Serrano v. Francis, 345 F.3d 1071, 1077-78 (9th Cir. 2003). An inmate has no constitutional right to a particular classification score. See Moody v. Daggett, 429 U.S. 78, 87 n.9 (1976). Thus, petitioner has no cognizable due process claim arising from the addition of four points to his classification score. Nor does the federal double jeopardy clause apply to prison disciplinary proceedings; prison disciplinary sanctions "are not punishment for purposes of double jeopardy because they are solely remedial." United States v. Brown, 59 F.3d 102, 104 (9th Cir. 1995).

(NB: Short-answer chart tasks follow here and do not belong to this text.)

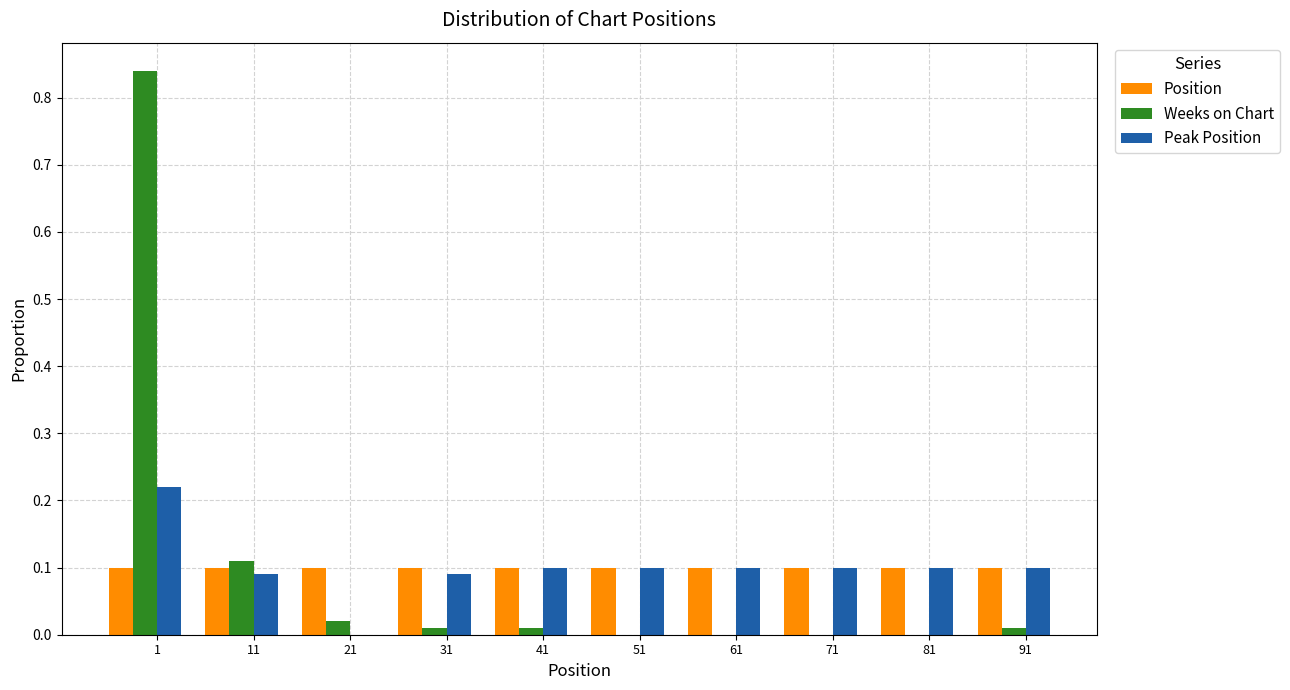

Which series changed the most between 1 and 71?

Weeks on Chart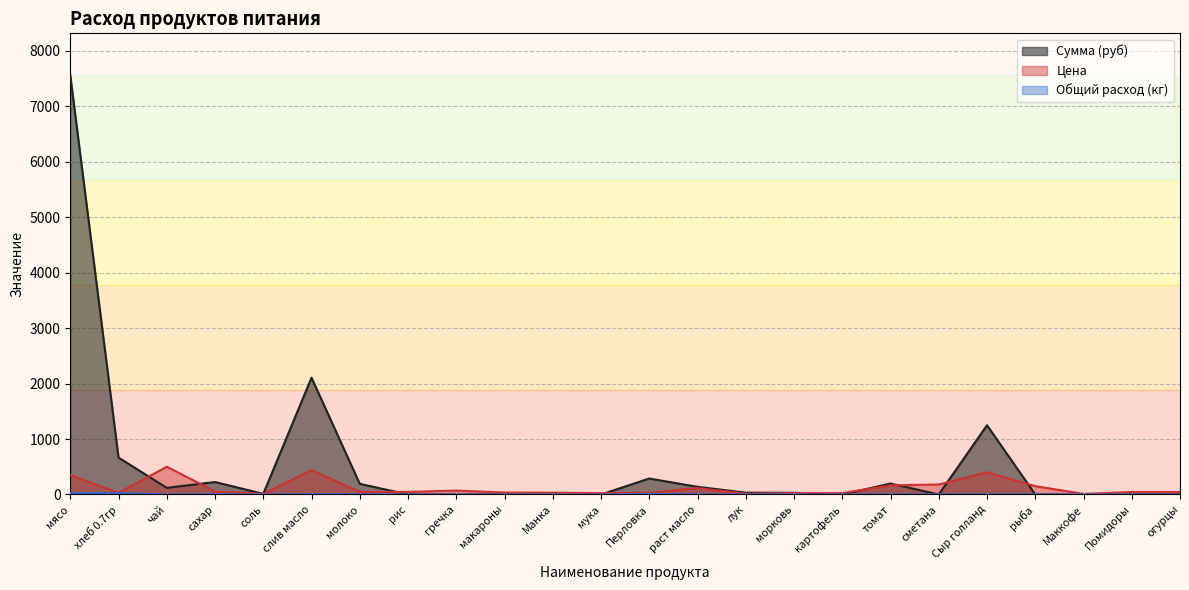

Which series has the largest range (max minus min)?

Сумма (руб)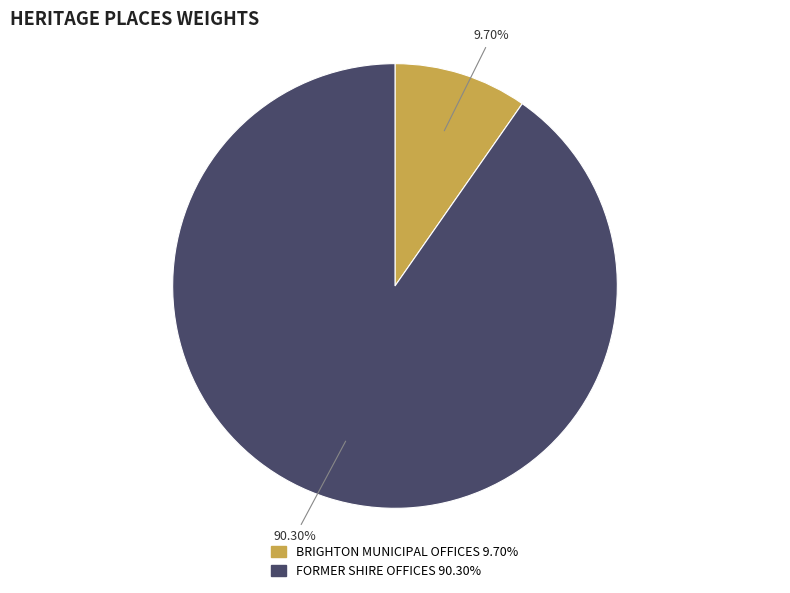

What portion of the pie excludes BRIGHTON MUNICIPAL OFFICES?

90.3%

Rule 4 of the Rules Governing Section 2254 Cases in the United States District Courts authorizes a judge to summarily dismiss a habeas petition "[i]f it plainly appears from the petition and any exhibits annexed to it that the petitioner is not entitled to relief in the district court." Rule 4, 28 U.S.C. foll. § 2254. For the reasons set forth supra, petitioner is not entitled to relief in this court. Accordingly, the petition should be summarily dismissed

In accordance with the above, IT IS HEREBY ORDERED that:

1. Petitioner's application to proceed in forma pauperis (Docket No. 2 ), is granted;

2. The Clerk of the Court is directed to assign this action to a United States District Judge; and

IT IS HEREBY RECOMMENDED that this action be summarily dismissed. These findings and recommendations are submitted to the United States District Judge assigned to the case, pursuant to the provisions of 28 U.S.C. § 636(b)(l). Within fourteen after being served with these findings and recommendations, petitioner may file written objections with the court. The document should be captioned "Objections to Magistrate Judge's Findings and Recommendations." Any response to the objections shall be filed and served within fourteen days after service of the objections. Petitioner is advised that failure to file objections within the specified time may waive the right to appeal the District Court's order. Martinez v. Ylst, 951 F.2d 1153 (9th Cir. 1991).